Video quality evaluation toward complicated sport activities for clustering analysis
Introduction
It is generally acknowledged that human activities can express their emotions and languages. Intelligently understanding the quality various human activities has lot of application. For example, contactless operative video reading system (COVRS), a special device for capturing hand motion images to recognize movements, is a significant application in medical domain. The quality score can guide the performer of human hand movement professionally and skillfully. Besides, for some sport activity like figure skating, the skating rink is usually huge and thus it is difficult for the trainer to inspect the action details of each skater. In this way, we expect an intelligent system that can automatically assessing the quality of human movement, and accordingly feedback the trainer for adjusting their activity. In the literature, there are two directions of human activities recognition. The first direction is simply based on images/videos. It involves three main steps: action components discovery, shallow/deep feature extraction, and feature classification. Among them, action components discovery attempts to localize the human body parts which influence the activity attributes. The shallow/deep feature extraction engineers the feature for each action component and subsequently combine them to represent each human activity. Such representation is finally classified into different categories. The second direction is to employ Kinect for representing human skeleton, which characterizes informative feature to understand each human activity.
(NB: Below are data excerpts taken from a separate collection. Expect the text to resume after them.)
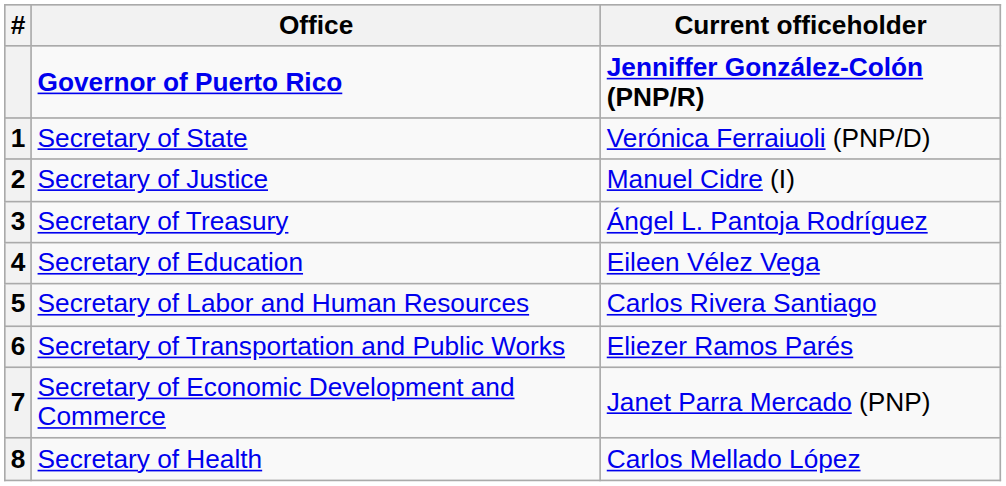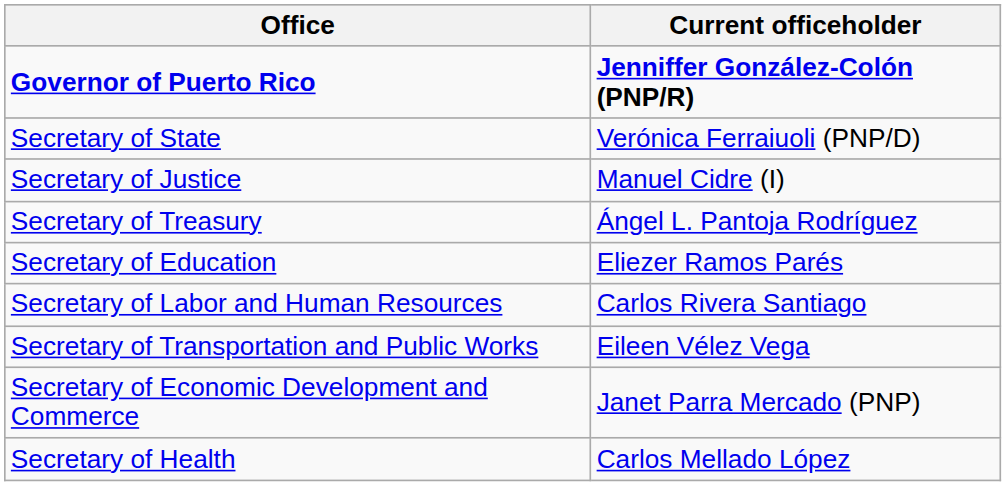- column: # | 1 | 2 | 3 | 4 | 5 | 6 | 7 | 8
Secretary of Education | Current officeholder: Eileen Vélez Vega -> Eliezer Ramos Parés
Secretary of Transportation and Public Works | Current officeholder: Eliezer Ramos Parés -> Eileen Vélez Vega
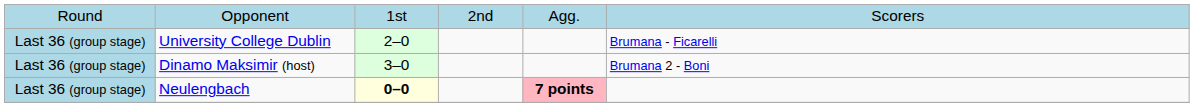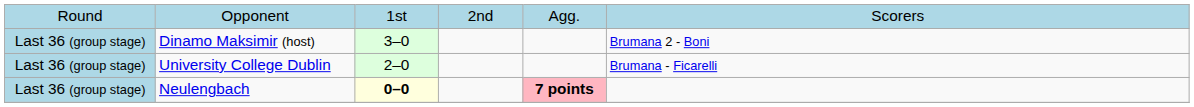rows swapped: Dinamo Maksimir (host) <-> University College Dublin
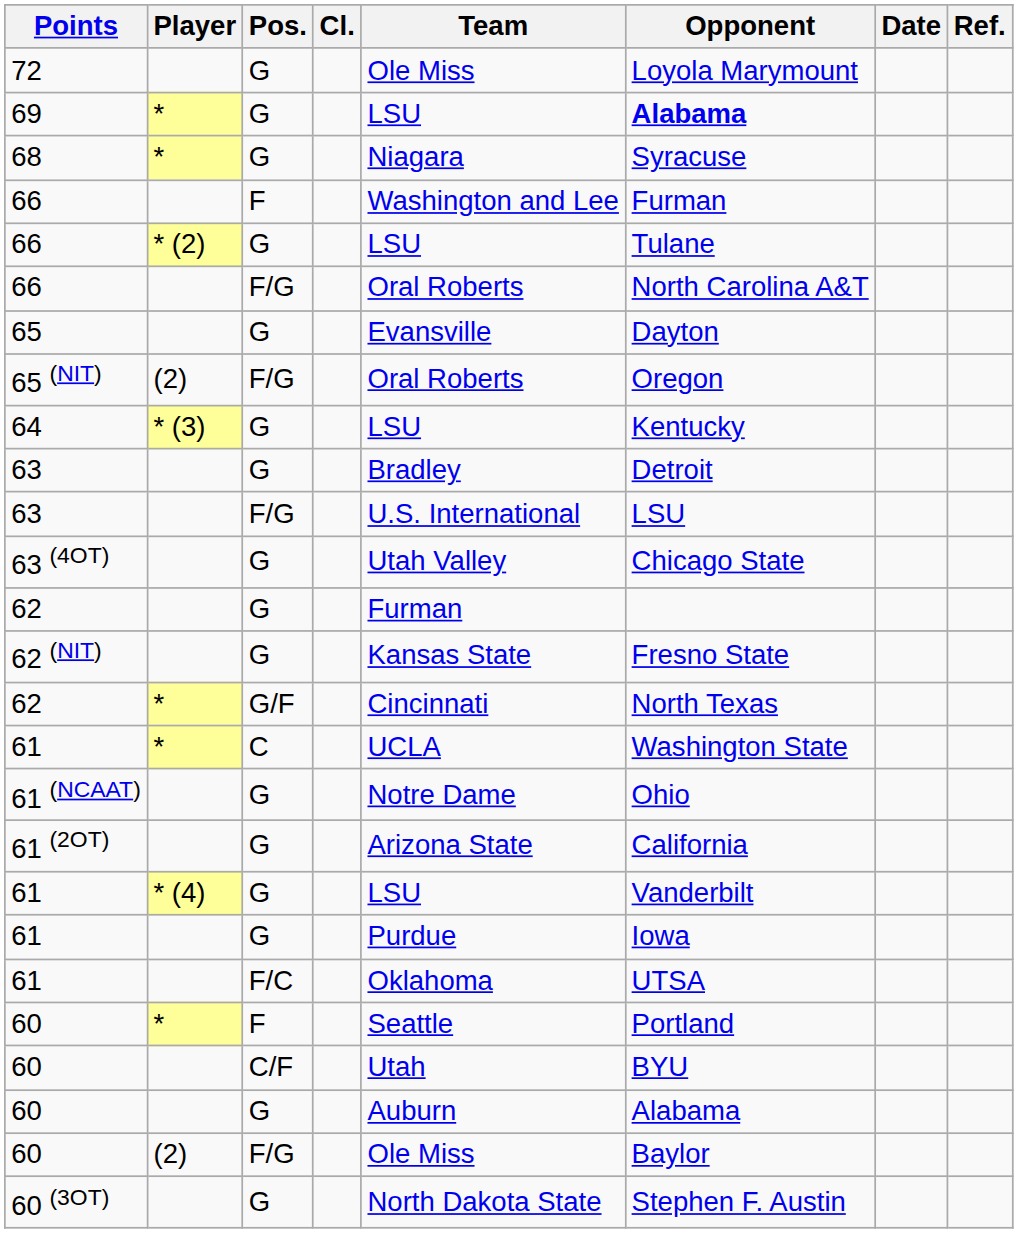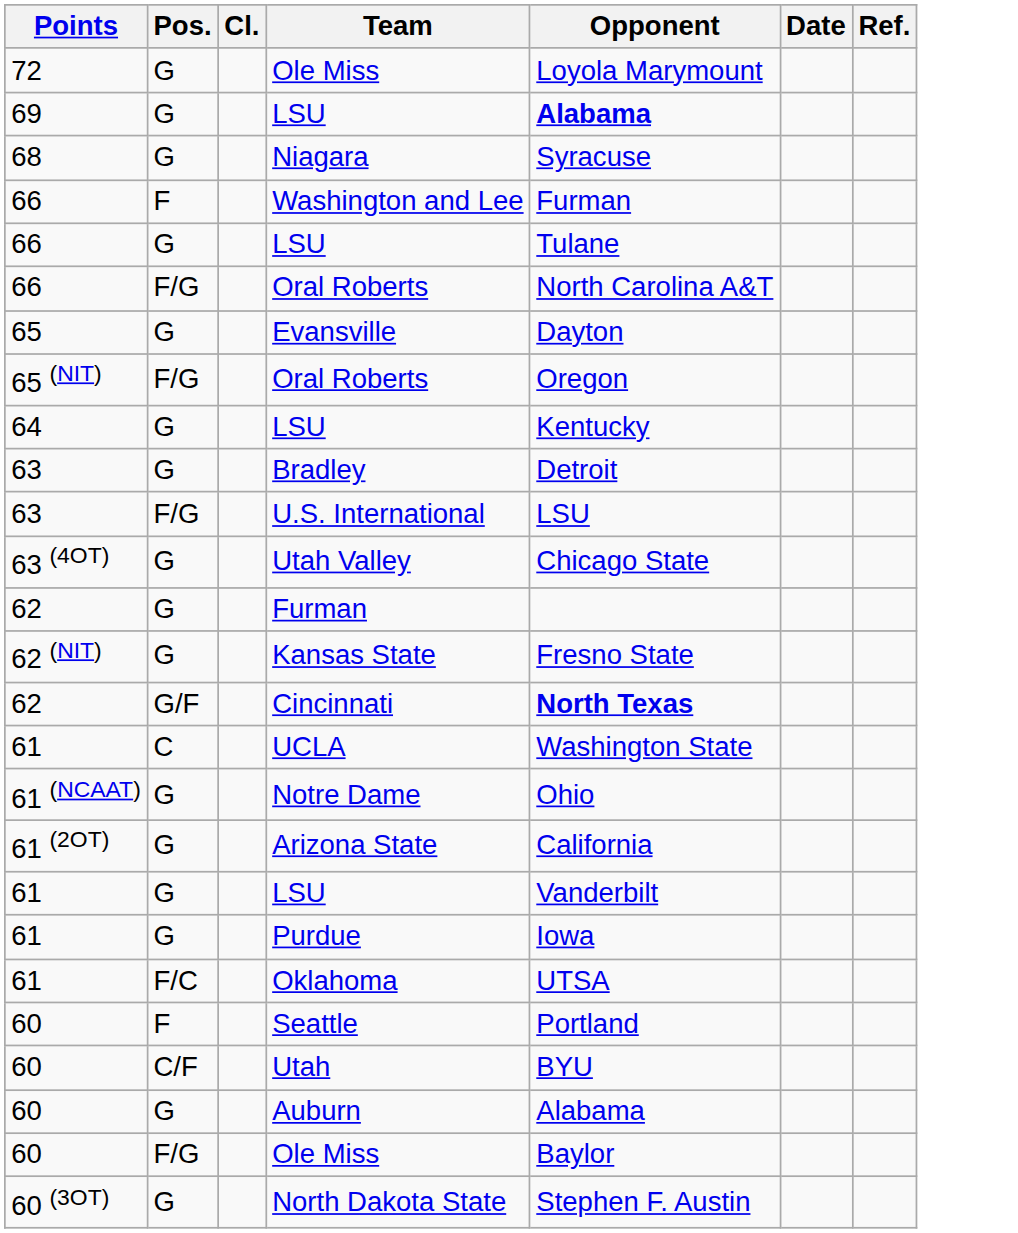- column: Player | * | * | * (2) | (2) | * (3) | * | * | * (4) | * | (2)
62 / G/F | Opponent: normal -> bold
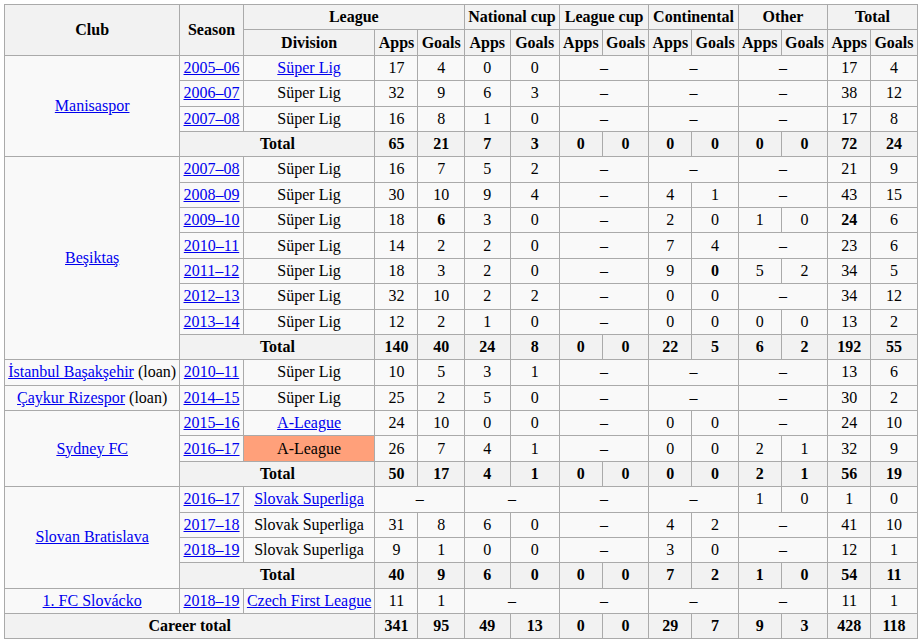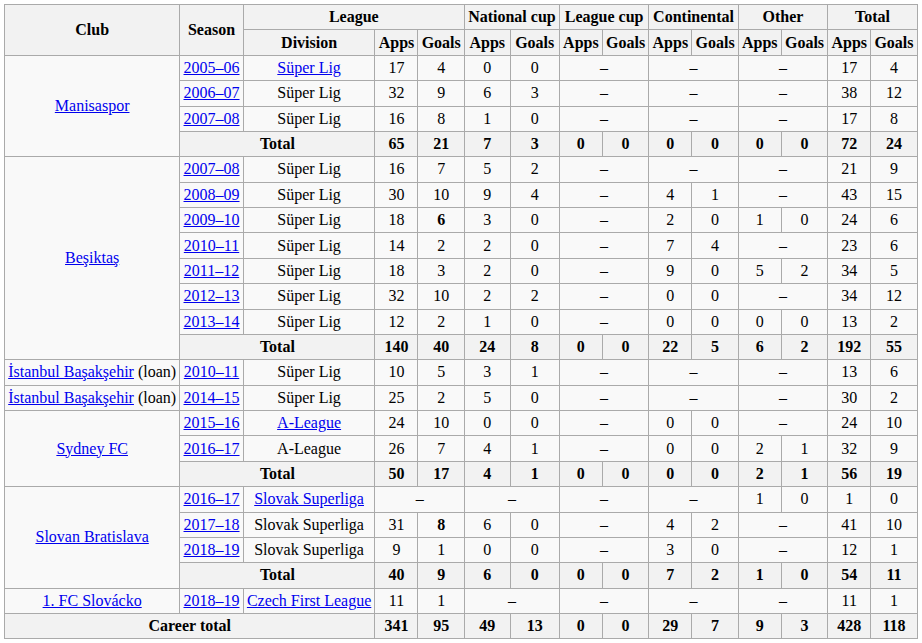2009–10 / 18 | Total / Apps: bold -> normal
2011–12 / 18 | Continental / Goals: bold -> normal
25 | Club: Çaykur Rizespor (loan) -> İstanbul Başakşehir (loan)
26 | League / Division: lightsalmon background -> no background
31 | League / Goals: normal -> bold
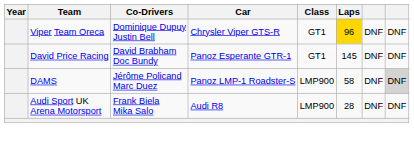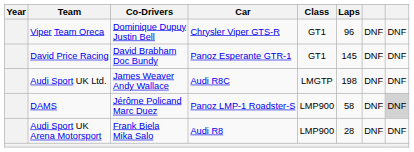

Distinguished from the conventional visual appearances, the Kinect-based human skeleton is free from the noisy backgrounds and partial occlusion. Moreover, it can be robustly predicted by the hardware-friendly model. In the literature, many Kinect-based human activity understanding frameworks have been proposed and some have even been commercialized. However, it is still difficult to directly use the Kinect-based skeleton for assessing human activities aesthetic quality due to the following reasons:
- (1)
Each Kinect-based human skeleton contains multiple human body parts which are interacted with each other. How to design an end-to-end deep neural network to represent such human skeleton remains unsolved. Previously deep architectures can only represent the entire image or multiple randomly-cropped image patches. For these inter-correlated human parts, deeply representing them might be a challenge. Moreover, for some human activities like piano, only characterizing the relatively coarse human skeleton is far from satisfactory, we need additional fine-grained hand gesture information. However, hand gestures cannot be captured by Kinect. It is necessary to capture this channel feature and further seamlessly integrate it for deeply representing each human activity;
- (2)
Each human activity video (such as piano and artistic gymnastics) is typically associated with some audio. The audio information is also contributive to evaluating the aesthetic quality of human activities. Typically, each audio clip can be described by a series of acoustic features, like MFCC, LSF, and so on. In practically, how to optimally fuse these heterogeneous features from both visual and acoustic sources is a real difficulty. Potential challenges include how to exploit the intrinsic inter-correlations among different features. Moreover, how to determine the weights of different features channels is another difficulty;
- (3)
Aesthetically quantifying human activities is a subjective task, which requires the experiences of massive-scale users. However, it is difficult to integrate the aesthetic quality opinion of multiple users with different occupations, backgrounds, races, and educations. Ideally, we want to model the aesthetic quality experiences of multiple professional trainers, but achieving such goal remains unsolved. Furthermore, toward an extensible framework, we expect a system that can flexibly encode auxiliary feature channels in order to satisfy different applications. How to build such extensible system is a tough challenge.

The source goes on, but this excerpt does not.